«L'Amérique et l'Europe devraient rester à leur place», se plaint Erdogan
- Avec AFP
En passe de perdre Istanbul et Ankara, le parti du président turc Recep Tayyip Erdogan a ordonné un recomptage des voix. Le chef d'Etat s'est plaint de l'ingérence des Etats-Unis et de l'Europe qui l'incitent à respecter le verdict des urnes.
Le président turc Recep Tayyip Erdogan a accusé le 5 avril l'Europe et les Etats-Unis d'«intervenir» dans les affaires de la Turquie, après leurs commentaires sur les élections municipales du 31 mars qui montrent que son parti s'achemine vers une défaite à Istanbul et Ankara.
«L'Amérique et l'Europe, qui interviennent dans nos affaires intérieures, devraient rester à leur place», s'est emporté le chef d'Etat turc qui s'exprimait publiquement pour la première fois depuis le soir des élections.
Si le Parti de la justice et du développement (AKP, islamo-conservateur) de Recep Tayyip Erdogan est arrivé en tête de ce scrutin à l'échelle nationale, il a, selon des résultats provisoires, perdu Ankara et Istanbul, les deux villes les plus importantes du pays, contrôlées par les islamistes depuis 25 ans.
L'Amérique et l'Europe, qui interviennent dans nos affaires intérieures, devraient rester à leur place
L'AKP a déposé des recours auprès des autorités électorales dans plusieurs villes, dénonçant des «irrégularités flagrantes» et estimant que de nombreuses voix ont été indûment comptabilisées comme nulles, pénalisant selon lui ses candidats. D’après Anadolu, environ 300 000 voix auraient été comptabilisées comme nulles à Istanbul. «La décision finale sera prise par le Haute commission électorale», a insisté le président turc, soulignant que les recours sont un droit et qu'il en existe aussi en Europe et aux Etats-Unis.

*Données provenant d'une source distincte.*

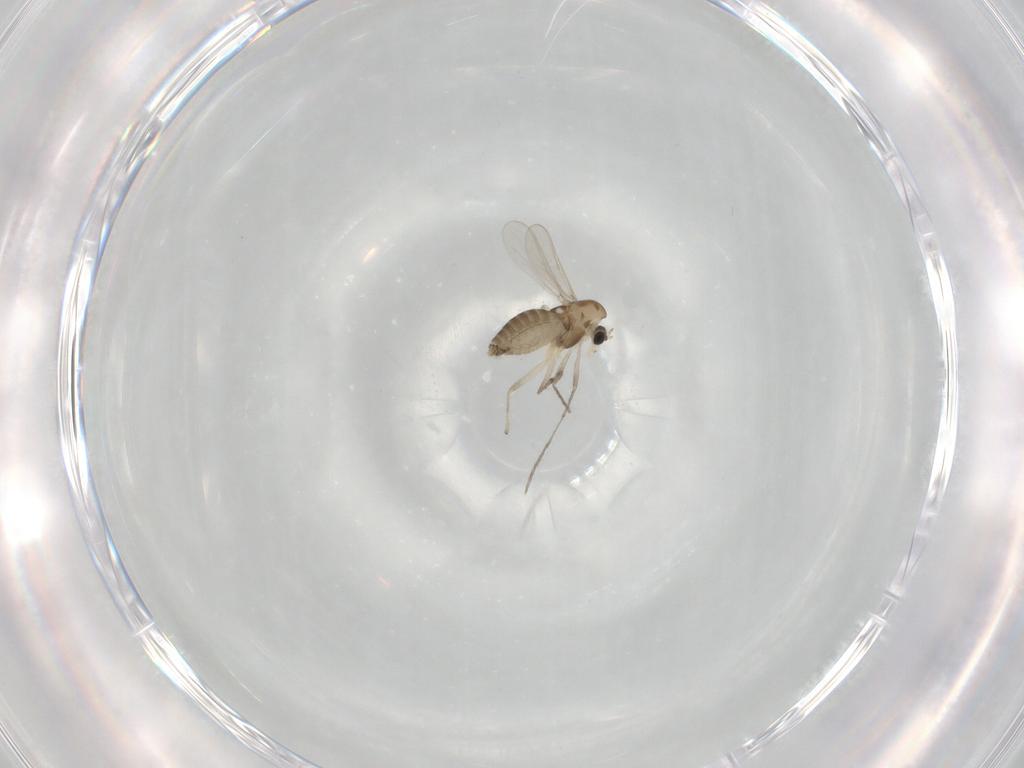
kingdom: Animalia
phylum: Arthropoda
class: Insecta
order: Diptera
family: Chironomidae
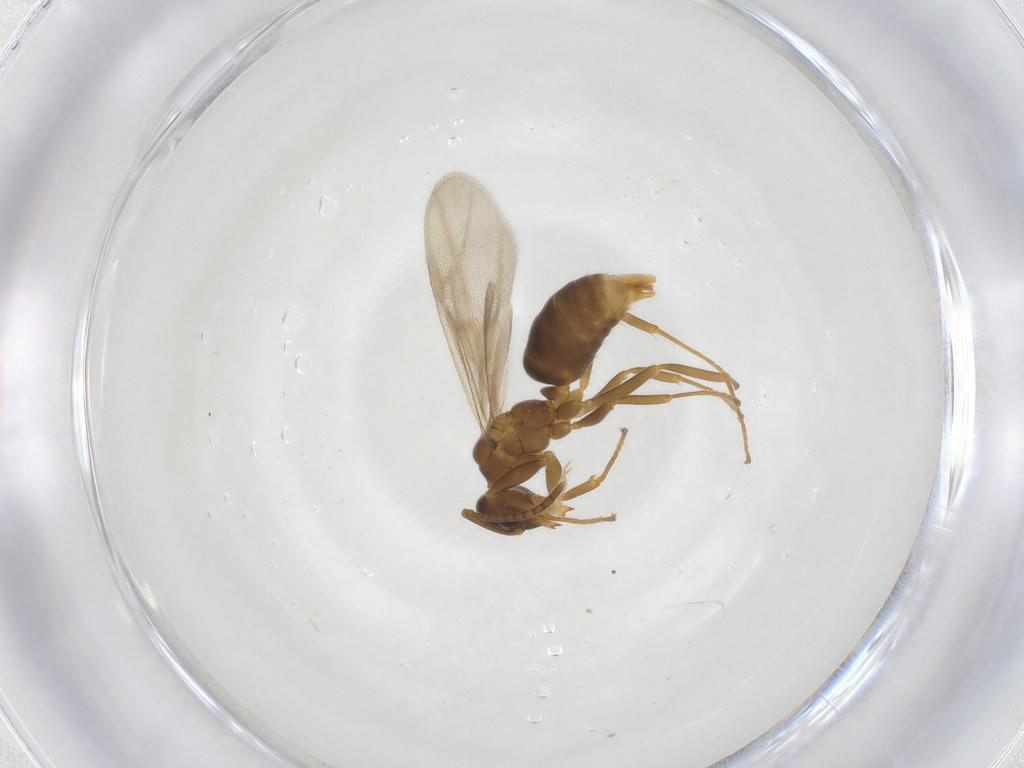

Interrogé au sujet des recours déposés le 2 avril par l'AKP, le porte-parole du département d'Etat américain Robert Palladino a souligné qu'«accepter les résultats d'élections légitimes [était] essentiel».
Côté européen, une mission d'observation du Congrès des pouvoirs locaux et régionaux du Conseil de l'Europe a déclaré le 1er avril ne pas être «pleinement convaincue que la Turquie [disposait] actuellement de l'environnement électoral libre et équitable nécessaire à la tenue d'élections véritablement démocratiques».
Et Maja Kocijancic, porte-parole de la chef de la diplomatie de l'UE Federica Mogherini, a déclaré le 1er avril attendre «que les représentants locaux élus soient capable d'exercer librement leur mandat».
Istanbul, une ville cruciale pour le président turc
La course est surtout disputée à Istanbul, dont Recep Tayyip Erdogan a lui-même été maire dans les années 1990. Le candidat de l'opposition, Ekrem Imamoglu, dit avoir encore 18 742 voix d'avance sur son concurrent de l'AKP, Binali Yildirim, après le recomptage effectué dans 17 des 39 districts de la ville par les branches locales de la Haute commission électorale (YSK) . Il a assuré que le nombre de votes nuls dans ces 17 districts s'élevait à 119 652 votes.
İstanbul’da 17 ilçede geçersiz oyların sayımı bitti. Toplamda 119.652 geçersiz oy sayıldı. Son durum grafikteki gibidir; pic.twitter.com/FFYjwG0pgR
— Ekrem Imamoglu (@ekrem_imamoglu) 5 avril 2019
Le recomptage «devait être terminé d'ici la fin du weekend», a-t-il déclaré le 5 avril au matin lors d'une interview sur la chaîne Fox Haber, assurant qu'il maintiendrait une avance de 18 000 à 20 000 voix une fois le recomptage des voix terminé. Une goutte d'eau à l'échelle d'une ville de 15 millions d'habitants. Or, sans attendre les résultats définitifs, il se présente d'ores et déjà comme le «maire d'Istanbul» et multiplie les interventions médiatiques.
L'AKP avait annoncé dès le 4 avril dans l'après-midi qu'il irait au bout des recours possibles à Ankara et, selon l'agence étatique Anadolu, des bulletins ont commencé à être recomptés dans plusieurs districts d'Istanbul dans la soirée.
A Ankara, où l'avance de l'opposition est bien plus importante qu'à Istanbul, toutes les voix ont été recomptées dans 11 districts sur les 25 que compte la capitale, mais la procédure de recours se poursuivait le 5 avril, auprès cette fois-ci des branches provinciales du YSK. Des appels sont possibles jusqu'au 10 avril.
Recep Tayyip Erdogan a, lui, affirmé le 5 avril que son parti avait remporté 24 des 39 districts de la mégapole.